The Habit of Waiting for Life to Start

The other day, I caught myself doing something I do way too often. I was supposed to be doing something productive, but instead I found myself looking at the apartments in a country I’d love to live in someday. One apartment turned into five, then ten. Before I knew it, I was comparing neighborhoods, checking nearby grocery stores, and imagining what life might look like if I lived there. The funny thing is that I wasn’t actually planning a move, at least not anytime soon. That’s when I realized how much time I spend thinking about future versions of my life.

I’ve always been like that. Even when I was younger, I spent a lot of time imagining what adulthood would look like. Not every detail, but the general picture. Where I’d live, what kind of work I’d do, and what life would feel like once I finally had everything figured out. Back then, I assumed life followed a fairly straightforward path. You set goals, work toward them, reach them, and then move on to the next thing.

Looking back, I’m not entirely sure where I got that idea from. Maybe it came from movies. Maybe social media played a role. Maybe it was simply the way I viewed adulthood when I was younger. Whatever the reason, real life turned out to be much messier than I expected.

The older I get, the more I realize that people are constantly adjusting. Plans change, priorities shift, and things that once felt important sometimes lose their place. At the same time, unexpected opportunities and interests appear out of nowhere. A lot of the assumptions I had about my future turned out to be wrong, not because I failed, but because I changed. I think that’s the part nobody talks about enough.

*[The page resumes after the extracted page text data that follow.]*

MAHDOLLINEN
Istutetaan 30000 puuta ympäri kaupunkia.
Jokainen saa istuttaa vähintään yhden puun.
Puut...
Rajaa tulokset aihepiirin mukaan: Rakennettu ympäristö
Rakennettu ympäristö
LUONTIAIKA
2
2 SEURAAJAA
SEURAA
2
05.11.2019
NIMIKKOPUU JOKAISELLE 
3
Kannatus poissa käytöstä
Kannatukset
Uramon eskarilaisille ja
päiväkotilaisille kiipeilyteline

People often ask whether you’ve achieved the goals you had years ago, but very few people ask whether those goals still make sense to you. Some of mine stayed the same, while others quietly disappeared along the way. There are still things I want, though. Living abroad is one of them. Every now and then I find myself browsing job listings, looking at different cities, or wondering what my routine would be like somewhere else. Then I close everything and go back to answering emails or figuring out what I’m making for dinner. Reality has a way of bringing you back pretty quickly.

And honestly, I don’t think that’s a bad thing anymore.

For a while, I treated my current life like it was temporary. Almost like it was something I needed to get through before the “real” version started. Once I reached a certain goal, then I’d relax. Then I’d be satisfied. Then everything would make sense. The problem was that every time I reached something I’d been working toward, I immediately found something else to focus on. A new goal, a new plan, or a new achievement that I thought would finally make me feel accomplished.

Eventually, I realized I could keep doing that forever. There will always be another goal, another plan, or another version of life waiting somewhere ahead. That’s what made me realize that waiting for life to begin is a losing strategy. Life is already happening while we’re busy planning the next version of it.

It’s happening during the commute to work, while standing in line at the grocery store, during random conversations, workouts after a long day, and evenings that seem completely unremarkable at the time. None of those moments feel important when they’re happening. Yet when I look back on the last few years, those are often the things I remember most. Not the plans or the timelines, but the everyday life that happened in between.

I still want things for my future. I still have goals, and I still spend way too much time looking at job postings and imagining different versions of my life. But I’m trying to spend a little less time waiting for the future and a little more time paying attention to what’s already here.

I haven’t completely figured that out yet. Maybe nobody really does. But I think that’s okay.